Twenty years ago, the U.S. government decided we should invade Iraq. It is estimated that 1 million Iraqis died during the U.S. occupation of Iraq; 4550 Service members died and many more by their own hand after their deployments. What does the working class of either nation have to show for this river of blood? Most Americans live paycheck to paycheck, the cost of food continues to skyrocket, rent is basically unaffordable, and most millennials think home ownership will not be possible for them. The cancer rates in the city of Fallujah, where I was stationed, have risen overall by four times, and childhood cancer rates have had a 12-times increase.

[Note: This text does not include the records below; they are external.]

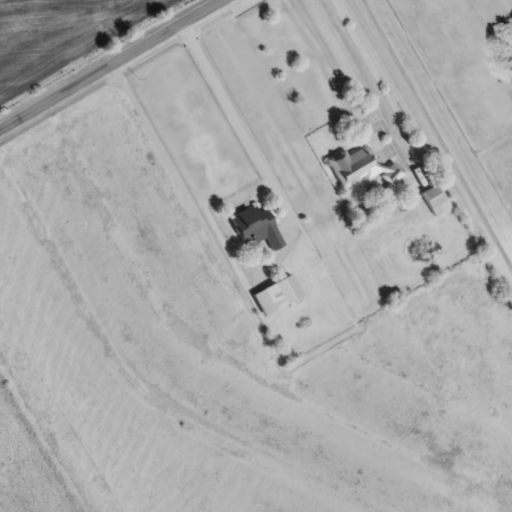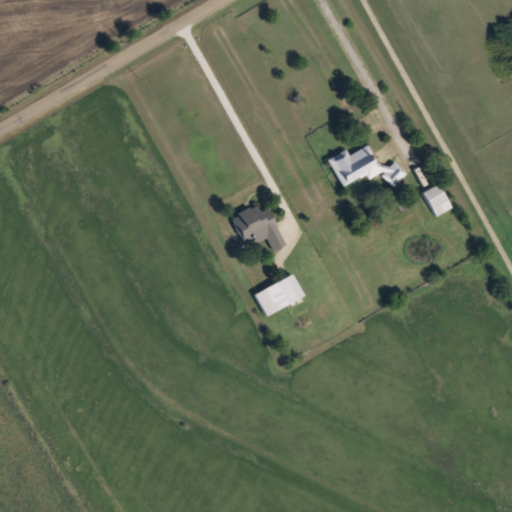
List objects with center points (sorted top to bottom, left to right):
road: (92, 54)
building: (360, 166)
building: (433, 198)
building: (255, 225)
building: (276, 294)
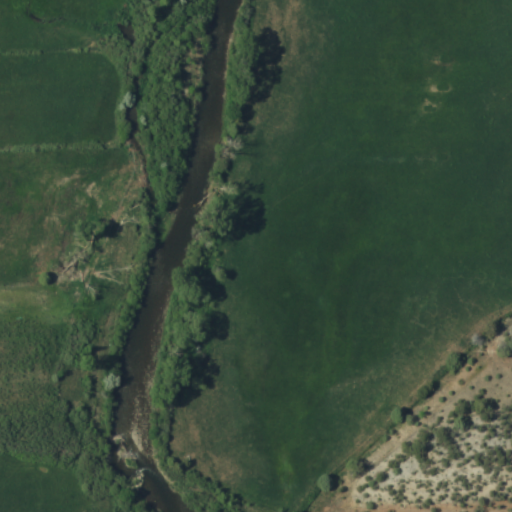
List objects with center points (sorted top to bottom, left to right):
river: (168, 266)
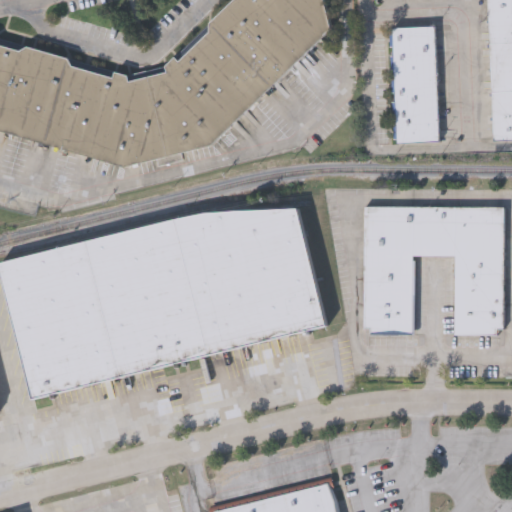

Over the 20 years since the U.S. invaded Iraq, we have seen the rich continue to get more for themselves and give less to everyone else. We have seen one of the biggest transfers of wealth from the poor to the rich in human history. Yet still, these are the people that in our current society get to make the decisions about war?

This system can no longer stand. With global pandemics, war, climate change, and the myriad of other issues that are facing humanity, we cannot continue to have a system that lets people profit from ending human life and the destruction of this planet’s ecology. We must find a way to take the illusion of power out of the hands of the few and put it in the hands of working classes. We have a world to win, a world where the use of the surplus that our work provides is decided democratically, not used to create machines that have no purpose but to kill.

I bought the ad campaigns, both of the U.S. military and of the media, that lied to get us into a war. Do not fall for the same traps that I did; we must resist imperialist war every turn we can. No war but class war!